#### [WORK REQUEST]
Which lines below hold the word "institucional"? Report each one.

(Stored records)

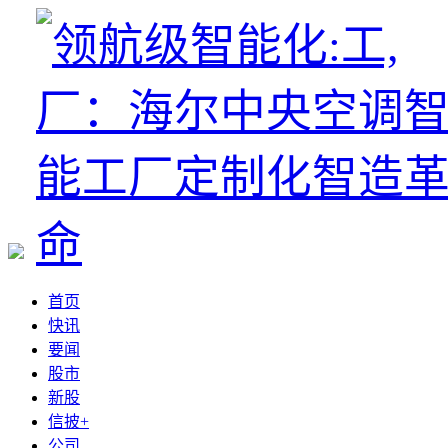
首页
快讯
要闻
股市
新股
信披+
公司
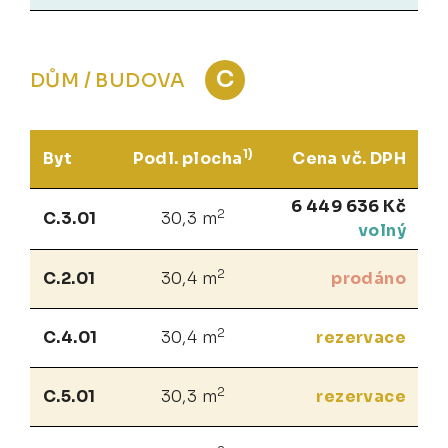
C
DŮM / BUDOVA
1)
Byt
Podl. plocha
Cena vč. DPH
6 449 636 Kč
2
C.3.01
30,3 m
volný
2
C.2.01
30,4 m
prodáno
2
C.4.01
30,4 m
rezervace
2
C.5.01
30,3 m
rezervace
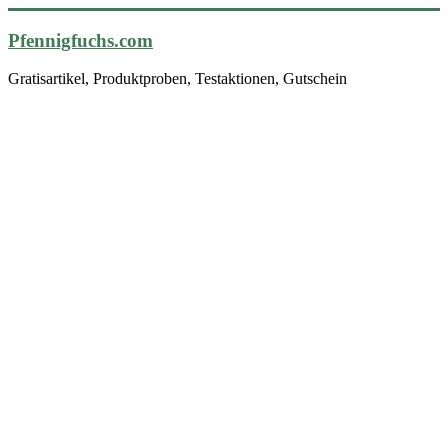
Pfennigfuchs.com
Gratisartikel, Produktproben, Testaktionen, Gutschein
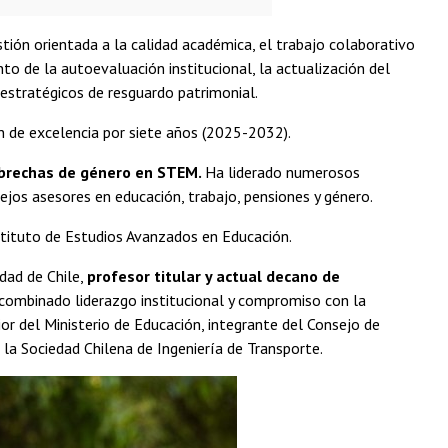
tión orientada a la calidad académica, el trabajo colaborativo
to de la autoevaluación institucional, la actualización del
 estratégicos de resguardo patrimonial.
n de excelencia por siete años (2025-2032).
y brechas de género en STEM.
Ha liderado numerosos
jos asesores en educación, trabajo, pensiones y género.
stituto de Estudios Avanzados en Educación.
idad de Chile,
profesor titular y actual decano de
 combinado liderazgo institucional y compromiso con la
r del Ministerio de Educación, integrante del Consejo de
e la Sociedad Chilena de Ingeniería de Transporte.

#### [SOLUTION FOR THIS PROBLEM]
to de la autoevaluación institucional, la actualización del
 combinado liderazgo institucional y compromiso con la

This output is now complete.